■ What is being asked ■
Print all the data, keeping every line exactly as it is.

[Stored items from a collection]
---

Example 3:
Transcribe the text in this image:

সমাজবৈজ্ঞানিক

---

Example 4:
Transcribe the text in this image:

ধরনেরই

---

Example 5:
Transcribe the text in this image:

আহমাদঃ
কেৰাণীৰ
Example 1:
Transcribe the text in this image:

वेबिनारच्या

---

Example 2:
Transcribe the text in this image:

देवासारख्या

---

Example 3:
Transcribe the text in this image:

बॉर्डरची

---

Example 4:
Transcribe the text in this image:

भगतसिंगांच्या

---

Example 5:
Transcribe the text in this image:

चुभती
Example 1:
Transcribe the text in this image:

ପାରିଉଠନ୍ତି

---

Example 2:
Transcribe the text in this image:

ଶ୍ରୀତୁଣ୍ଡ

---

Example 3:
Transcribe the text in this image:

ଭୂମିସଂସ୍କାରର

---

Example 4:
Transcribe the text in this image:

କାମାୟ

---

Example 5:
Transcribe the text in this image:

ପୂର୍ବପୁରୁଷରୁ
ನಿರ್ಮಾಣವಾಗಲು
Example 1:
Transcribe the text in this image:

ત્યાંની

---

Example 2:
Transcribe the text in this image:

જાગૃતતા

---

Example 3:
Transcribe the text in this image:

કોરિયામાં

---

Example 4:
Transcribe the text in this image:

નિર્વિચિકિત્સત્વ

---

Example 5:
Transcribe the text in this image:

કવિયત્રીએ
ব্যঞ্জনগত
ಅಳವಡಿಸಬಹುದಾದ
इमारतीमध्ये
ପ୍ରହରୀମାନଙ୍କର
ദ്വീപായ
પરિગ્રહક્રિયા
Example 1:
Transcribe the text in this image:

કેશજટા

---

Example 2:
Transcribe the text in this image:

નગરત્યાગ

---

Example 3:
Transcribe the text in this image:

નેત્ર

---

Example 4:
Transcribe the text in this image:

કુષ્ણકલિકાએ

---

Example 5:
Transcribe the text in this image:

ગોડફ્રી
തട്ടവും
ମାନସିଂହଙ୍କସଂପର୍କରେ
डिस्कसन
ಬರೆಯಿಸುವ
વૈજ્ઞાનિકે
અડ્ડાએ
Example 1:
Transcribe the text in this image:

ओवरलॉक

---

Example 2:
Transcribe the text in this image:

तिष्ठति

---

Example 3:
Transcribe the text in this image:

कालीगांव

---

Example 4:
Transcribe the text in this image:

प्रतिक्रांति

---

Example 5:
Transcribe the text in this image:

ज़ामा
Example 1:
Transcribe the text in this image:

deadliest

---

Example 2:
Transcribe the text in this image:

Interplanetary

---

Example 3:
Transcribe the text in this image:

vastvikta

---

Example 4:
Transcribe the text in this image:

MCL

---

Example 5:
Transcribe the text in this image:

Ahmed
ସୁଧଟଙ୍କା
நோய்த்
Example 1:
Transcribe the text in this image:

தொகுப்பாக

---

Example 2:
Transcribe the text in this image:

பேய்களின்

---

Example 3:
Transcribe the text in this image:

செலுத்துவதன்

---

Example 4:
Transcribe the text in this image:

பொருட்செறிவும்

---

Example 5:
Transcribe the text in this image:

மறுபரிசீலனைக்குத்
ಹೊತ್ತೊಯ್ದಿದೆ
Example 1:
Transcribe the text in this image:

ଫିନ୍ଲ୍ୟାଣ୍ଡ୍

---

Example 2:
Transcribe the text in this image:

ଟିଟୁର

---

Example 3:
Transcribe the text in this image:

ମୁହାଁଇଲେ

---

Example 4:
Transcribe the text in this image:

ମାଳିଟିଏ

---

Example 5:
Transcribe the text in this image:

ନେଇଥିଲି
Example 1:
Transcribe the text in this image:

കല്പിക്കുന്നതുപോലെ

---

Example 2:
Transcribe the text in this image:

■ Task response ■
---

Example 3:
Transcribe the text in this image:

সমাজবৈজ্ঞানিক

---

Example 4:
Transcribe the text in this image:

ধরনেরই

---

Example 5:
Transcribe the text in this image:

আহমাদঃ
কেৰাণীৰ
Example 1:
Transcribe the text in this image:

वेबिनारच्या

---

Example 2:
Transcribe the text in this image:

देवासारख्या

---

Example 3:
Transcribe the text in this image:

बॉर्डरची

---

Example 4:
Transcribe the text in this image:

भगतसिंगांच्या

---

Example 5:
Transcribe the text in this image:

चुभती
Example 1:
Transcribe the text in this image:

ପାରିଉଠନ୍ତି

---

Example 2:
Transcribe the text in this image:

ଶ୍ରୀତୁଣ୍ଡ

---

Example 3:
Transcribe the text in this image:

ଭୂମିସଂସ୍କାରର

---

Example 4:
Transcribe the text in this image:

କାମାୟ

---

Example 5:
Transcribe the text in this image:

ପୂର୍ବପୁରୁଷରୁ
ನಿರ್ಮಾಣವಾಗಲು
Example 1:
Transcribe the text in this image:

ત્યાંની

---

Example 2:
Transcribe the text in this image:

જાગૃતતા

---

Example 3:
Transcribe the text in this image:

કોરિયામાં

---

Example 4:
Transcribe the text in this image:

નિર્વિચિકિત્સત્વ

---

Example 5:
Transcribe the text in this image:

કવિયત્રીએ
ব্যঞ্জনগত
ಅಳವಡಿಸಬಹುದಾದ
इमारतीमध्ये
ପ୍ରହରୀମାନଙ୍କର
ദ്വീപായ
પરિગ્રહક્રિયા
Example 1:
Transcribe the text in this image:

કેશજટા

---

Example 2:
Transcribe the text in this image:

નગરત્યાગ

---

Example 3:
Transcribe the text in this image:

નેત્ર

---

Example 4:
Transcribe the text in this image:

કુષ્ણકલિકાએ

---

Example 5:
Transcribe the text in this image:

ગોડફ્રી
തട്ടവും
ମାନସିଂହଙ୍କସଂପର୍କରେ
डिस्कसन
ಬರೆಯಿಸುವ
વૈજ્ઞાનિકે
અડ્ડાએ
Example 1:
Transcribe the text in this image:

ओवरलॉक

---

Example 2:
Transcribe the text in this image:

तिष्ठति

---

Example 3:
Transcribe the text in this image:

कालीगांव

---

Example 4:
Transcribe the text in this image:

प्रतिक्रांति

---

Example 5:
Transcribe the text in this image:

ज़ामा
Example 1:
Transcribe the text in this image:

deadliest

---

Example 2:
Transcribe the text in this image:

Interplanetary

---

Example 3:
Transcribe the text in this image:

vastvikta

---

Example 4:
Transcribe the text in this image:

MCL

---

Example 5:
Transcribe the text in this image:

Ahmed
ସୁଧଟଙ୍କା
நோய்த்
Example 1:
Transcribe the text in this image:

தொகுப்பாக

---

Example 2:
Transcribe the text in this image:

பேய்களின்

---

Example 3:
Transcribe the text in this image:

செலுத்துவதன்

---

Example 4:
Transcribe the text in this image:

பொருட்செறிவும்

---

Example 5:
Transcribe the text in this image:

மறுபரிசீலனைக்குத்
ಹೊತ್ತೊಯ್ದಿದೆ
Example 1:
Transcribe the text in this image:

ଫିନ୍ଲ୍ୟାଣ୍ଡ୍

---

Example 2:
Transcribe the text in this image:

ଟିଟୁର

---

Example 3:
Transcribe the text in this image:

ମୁହାଁଇଲେ

---

Example 4:
Transcribe the text in this image:

ମାଳିଟିଏ

---

Example 5:
Transcribe the text in this image:

ନେଇଥିଲି
Example 1:
Transcribe the text in this image:

കല്പിക്കുന്നതുപോലെ

---

Example 2:
Transcribe the text in this image:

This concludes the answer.